Not a thing in here is true, especially not objectively true. As neutral as you may believe yourself, it might be a good time to step back and reexamine your priors that led you to state so confidently that there’s no usability reason to switch in particular.



> it might be a good time to step back and reexamine your priors that led you to state so confidently that there’s no usability reason to switch in particular.

The key word I used is "substantial." The usability improvements over Git are marginal and if they ever become non-marginal, they can relatively easily be added to git. This is what my comment is getting at. The only essential difference between Git and JJ is that they are different fiefdoms. There is no substantial technological difference. It's just two different social factions with marginally different opinions about how to type CLI commands.


Changesets, the op log, first class conflicts, no staging area.

JJ might produce commits that can be stored in Git, but the affordances are different. If Git wants to adopt them, it becomes no longer Git.

On the other hand, I'm happily using JJ while everyone I collaborate with is using Git. JJ doesn't need to "win" to be useful, it just needs to be useful enough that the people who maintain it continue to maintain it.

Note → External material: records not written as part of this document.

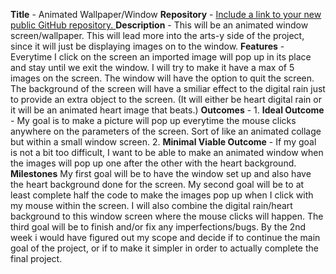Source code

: **Title** - Animated Wallpaper/Window
**Repository** - [Include a link to your new public GitHub repository. 
](https://github.com/nxccmmm/animated-wallpaper.git)
**Description** - This will be an animated window screen/wallpaper. This will lead more into the arts-y side of the project, since it will just be displaying images on to the window.
**Features** - Everytime I click on the screen an imported image will pop up in its place and stay until we exit the window. I will try to make it have a max of 5 images on the screen. 
               The window will have the option to quit the screen. The background of the screen will have a smiliar effect to the digital rain just to provide an extra object to the screen. 
               (It will either be heart digital rain or it will be an animated heart image that beats.)
**Outcomes** -
    1. **Ideal Outcome** -  My goal is to make a picture will pop up everytime the mouse clicks anywhere on the parameters of the screen. Sort of like an animated collage but within a small window screen.
    2. **Minimal Viable Outcome** - If my goal is not a bit too difficult, I want to be able to make an animated window when the images will pop up one after the other with the heart background.
**Milestones** My first goal will be to have the window set up and also have the heart background done for the screen. My second goal will be to at least complete half the code to make the images pop up when I click with my mouse within the screen. I will also combine the digital rain/heart background to this window screen where the mouse clicks will happen. The third goal will be to finish and/or fix any imperfections/bugs. By the 2nd week i would have figured out my scope and decide if to continue the main goal of the project, or if to make it simpler in order to actually complete the final project.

The substantial technical difference is that the UI (the "porcelain") of JJ is not backwards-compatible with that of Git, even though it can use git's "plumbing". `jj commit` works differently than `git commit`, and Git can't match that without a similar compatibility break. JJ uses Git's "content-addressed DAG of snapshots" data model in a particularly elegant way, and deletes many redundant commands to achieve that elegance. Git could absolutely delete half of its interface & change much of the rest to get that, but then it'd break lots of scripts & third-party tools. JJ namespaces the UI redesign, which allows breaking that compatibility without breaking everyone's workflow at once. People can switch (or not switch) independently, where a Git UI redesign would have to be adopted by everyone together.

It's trivial that JJ can't do anything `git` can't do, because JJ uses Git as a backend, so everything it does it does via `git`. But Git the project is extremely unlikely to alter `git` the tool to provide JJ's interface, and even if they did via namespacing it (e.g. `git jj commit`, `git jj git init --colocate`, etc.) that'd just be adding even more commands on top of the existing interface with too many commands.


There must be a miscommunication somewhere because your entire comment seems to reinforce rather than refute my point.